Talking of people in cellars, elsewhere Jones leads us down various uncanny paths. In ‘Pigeon Trouble’ there’s the issue of a narrow chimney and an array of dead pigeons. Strangely enough, the chimney is sealed, begging the delicious question – ‘where did all the pigeons come from?’. In ‘Angel Wing’ we are transported to a house with weird noises. And whilst the premise isn’t anything new – we’ve all read something about a suspected haunted house – Jones still delivers, ramping up the tension and knitting in a plot within a plot. Yes, the house is odd, but what about the couple inside it – especially Gemma and her grief for the child she has lost.

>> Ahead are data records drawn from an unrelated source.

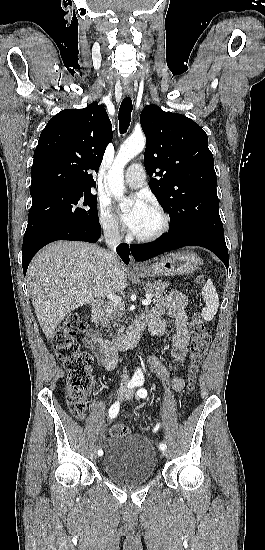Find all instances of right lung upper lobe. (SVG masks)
<instances>
[{
  "instance_id": "cb5924a9",
  "label": "right lung upper lobe",
  "mask_w": 265,
  "mask_h": 550,
  "mask_svg": "<svg viewBox=\"0 0 265 550\" xmlns=\"http://www.w3.org/2000/svg\"><path fill=\"white\" fill-rule=\"evenodd\" d=\"M111 139V122L102 105L94 102L59 112L43 129L34 151L31 189L91 190L96 183L89 172H98Z\"/></svg>"
}]
</instances>
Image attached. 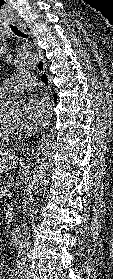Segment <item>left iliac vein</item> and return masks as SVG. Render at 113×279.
<instances>
[{
  "mask_svg": "<svg viewBox=\"0 0 113 279\" xmlns=\"http://www.w3.org/2000/svg\"><path fill=\"white\" fill-rule=\"evenodd\" d=\"M22 279H34V278L31 276H27V277H23Z\"/></svg>",
  "mask_w": 113,
  "mask_h": 279,
  "instance_id": "4c4485c4",
  "label": "left iliac vein"
}]
</instances>
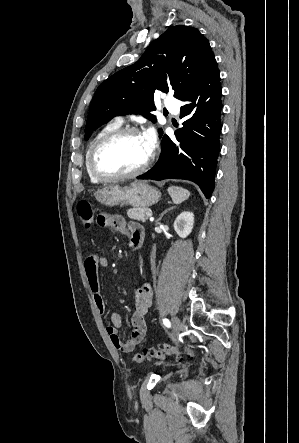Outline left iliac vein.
<instances>
[{
	"mask_svg": "<svg viewBox=\"0 0 299 443\" xmlns=\"http://www.w3.org/2000/svg\"><path fill=\"white\" fill-rule=\"evenodd\" d=\"M172 328H173V336L172 339L175 340L179 334V332L182 330V323L180 319L176 316L172 318Z\"/></svg>",
	"mask_w": 299,
	"mask_h": 443,
	"instance_id": "obj_1",
	"label": "left iliac vein"
}]
</instances>
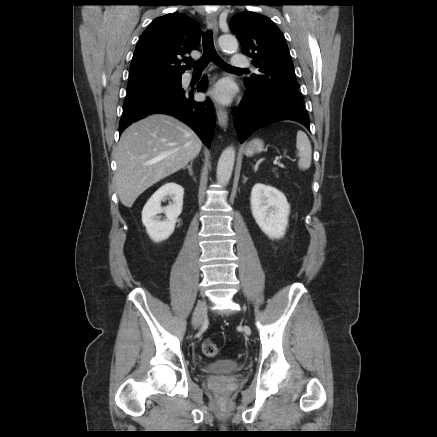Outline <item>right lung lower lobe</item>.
Listing matches in <instances>:
<instances>
[{
	"instance_id": "1",
	"label": "right lung lower lobe",
	"mask_w": 437,
	"mask_h": 437,
	"mask_svg": "<svg viewBox=\"0 0 437 437\" xmlns=\"http://www.w3.org/2000/svg\"><path fill=\"white\" fill-rule=\"evenodd\" d=\"M207 82V77L204 76L197 85L198 91L204 92ZM152 113H165L180 119L198 134L207 147L211 146L215 128V109L209 99L204 103L196 102L193 99V91L184 90L181 85L128 99L123 105L119 133L121 134L131 123Z\"/></svg>"
}]
</instances>
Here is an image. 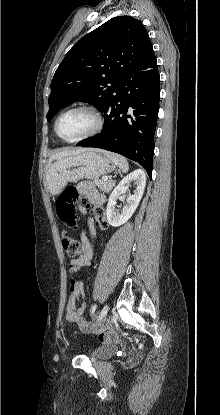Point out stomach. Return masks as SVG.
Instances as JSON below:
<instances>
[{
  "instance_id": "obj_1",
  "label": "stomach",
  "mask_w": 220,
  "mask_h": 415,
  "mask_svg": "<svg viewBox=\"0 0 220 415\" xmlns=\"http://www.w3.org/2000/svg\"><path fill=\"white\" fill-rule=\"evenodd\" d=\"M114 164L105 156L87 150L82 153L58 159L48 169L46 181L51 194H60L68 182L83 178L98 179L114 170Z\"/></svg>"
}]
</instances>
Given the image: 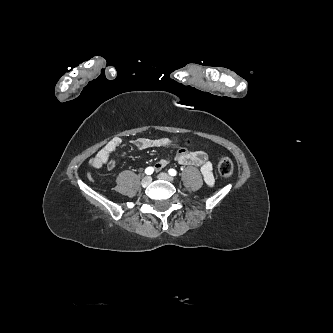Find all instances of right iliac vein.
<instances>
[{
	"instance_id": "obj_1",
	"label": "right iliac vein",
	"mask_w": 333,
	"mask_h": 333,
	"mask_svg": "<svg viewBox=\"0 0 333 333\" xmlns=\"http://www.w3.org/2000/svg\"><path fill=\"white\" fill-rule=\"evenodd\" d=\"M151 182H152V178H151L150 176H146V177H144V178L142 179V181H141V185H142L143 187H147L148 185L151 184Z\"/></svg>"
}]
</instances>
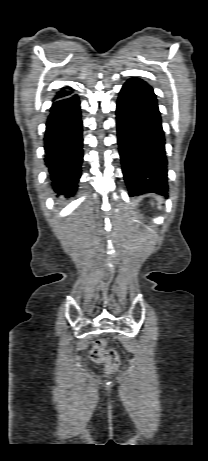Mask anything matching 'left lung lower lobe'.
Returning <instances> with one entry per match:
<instances>
[{
  "label": "left lung lower lobe",
  "instance_id": "obj_1",
  "mask_svg": "<svg viewBox=\"0 0 208 461\" xmlns=\"http://www.w3.org/2000/svg\"><path fill=\"white\" fill-rule=\"evenodd\" d=\"M122 171L130 196L166 195L165 138L156 96L140 78L123 85L116 109Z\"/></svg>",
  "mask_w": 208,
  "mask_h": 461
}]
</instances>
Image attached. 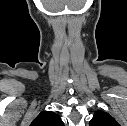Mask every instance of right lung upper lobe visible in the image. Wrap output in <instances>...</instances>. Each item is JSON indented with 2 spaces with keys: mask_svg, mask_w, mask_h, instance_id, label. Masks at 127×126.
Returning a JSON list of instances; mask_svg holds the SVG:
<instances>
[{
  "mask_svg": "<svg viewBox=\"0 0 127 126\" xmlns=\"http://www.w3.org/2000/svg\"><path fill=\"white\" fill-rule=\"evenodd\" d=\"M30 126H64L58 114L43 111L33 120Z\"/></svg>",
  "mask_w": 127,
  "mask_h": 126,
  "instance_id": "right-lung-upper-lobe-1",
  "label": "right lung upper lobe"
}]
</instances>
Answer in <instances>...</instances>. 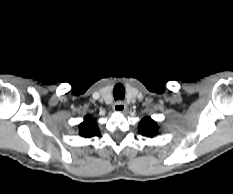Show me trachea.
I'll return each instance as SVG.
<instances>
[{
    "label": "trachea",
    "mask_w": 233,
    "mask_h": 194,
    "mask_svg": "<svg viewBox=\"0 0 233 194\" xmlns=\"http://www.w3.org/2000/svg\"><path fill=\"white\" fill-rule=\"evenodd\" d=\"M113 96L115 100H123L125 97V88L123 84L118 83L113 89Z\"/></svg>",
    "instance_id": "trachea-1"
}]
</instances>
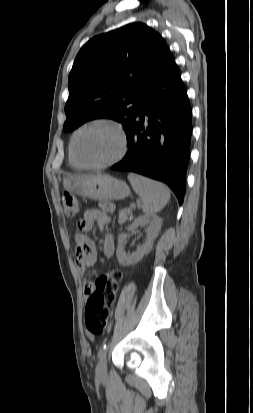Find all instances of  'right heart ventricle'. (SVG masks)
<instances>
[{"label":"right heart ventricle","instance_id":"1","mask_svg":"<svg viewBox=\"0 0 253 413\" xmlns=\"http://www.w3.org/2000/svg\"><path fill=\"white\" fill-rule=\"evenodd\" d=\"M69 162H70V164L73 166V167H78L76 164H75V162L72 160V158H71V155L69 154Z\"/></svg>","mask_w":253,"mask_h":413}]
</instances>
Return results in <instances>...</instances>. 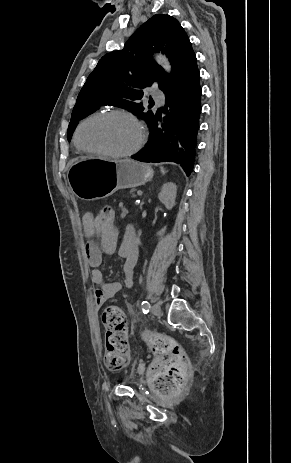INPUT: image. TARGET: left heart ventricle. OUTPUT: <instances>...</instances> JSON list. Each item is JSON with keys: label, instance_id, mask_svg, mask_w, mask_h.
Here are the masks:
<instances>
[{"label": "left heart ventricle", "instance_id": "left-heart-ventricle-1", "mask_svg": "<svg viewBox=\"0 0 291 463\" xmlns=\"http://www.w3.org/2000/svg\"><path fill=\"white\" fill-rule=\"evenodd\" d=\"M138 133L134 124L122 116L97 117L87 122L80 131V142L92 149L125 151L132 148Z\"/></svg>", "mask_w": 291, "mask_h": 463}]
</instances>
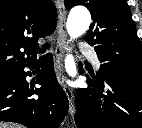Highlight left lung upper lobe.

It’s hard to give airtime to each piece within ‘The Fabric of Tombstones’ – and we’d be here too long (she says, whilst currently in lockdown, with nowhere to go.) But let it be known that there is much to be enjoyed from the 26 flash fictions included. Some have been previously published in various journals such as STORGY Magazine and Cabinet of Heed – and some are brand new for the collection. Yet each follow one another neatly. Cohesion is a masterstroke of a good collection, where each piece compliments one another. Here, that’s not in doubt. And whilst I wish some pieces were longer – but that’s a selfish wish on my part – and some where I get to experience the characters lives a little deeper, ‘The Fabric of Tombstones’ is a wonderful collection that turns and turns, delivering delicate prose and intriguing cast of characters. It also delivers a killer final flash fiction, one that leaves us with a brilliant final line that rounds the collection off in style.
‘And she grabs her scythe, and walks out, slamming the door.’
The Fabric of Tombstones is published by The Writing Collective and is available here.
B F Jones
B F Jones is French and moved to the UK in 2002. She lives in Surrey with her husband, three children and cat, and works as a digital project manager. In her spare time, she enjoys running, cooking, family time, and reviewing books for STORGY Magazine. She started writing a few year back but didn’t submit much. She eventually started doing so in 2017. She was commended for the LISP Flash Fiction Competition as well as for the R C Sheriff Trust’s Literary Prize in Autumn 2017 after which she took a writing break for a year before starting to submit to various magazines. She has stories published in several places including The Cabinet of Heed, Spelk, Bending Genres, The Fiction Pool, Back Patio, Funny Pearls and An Elephant Never.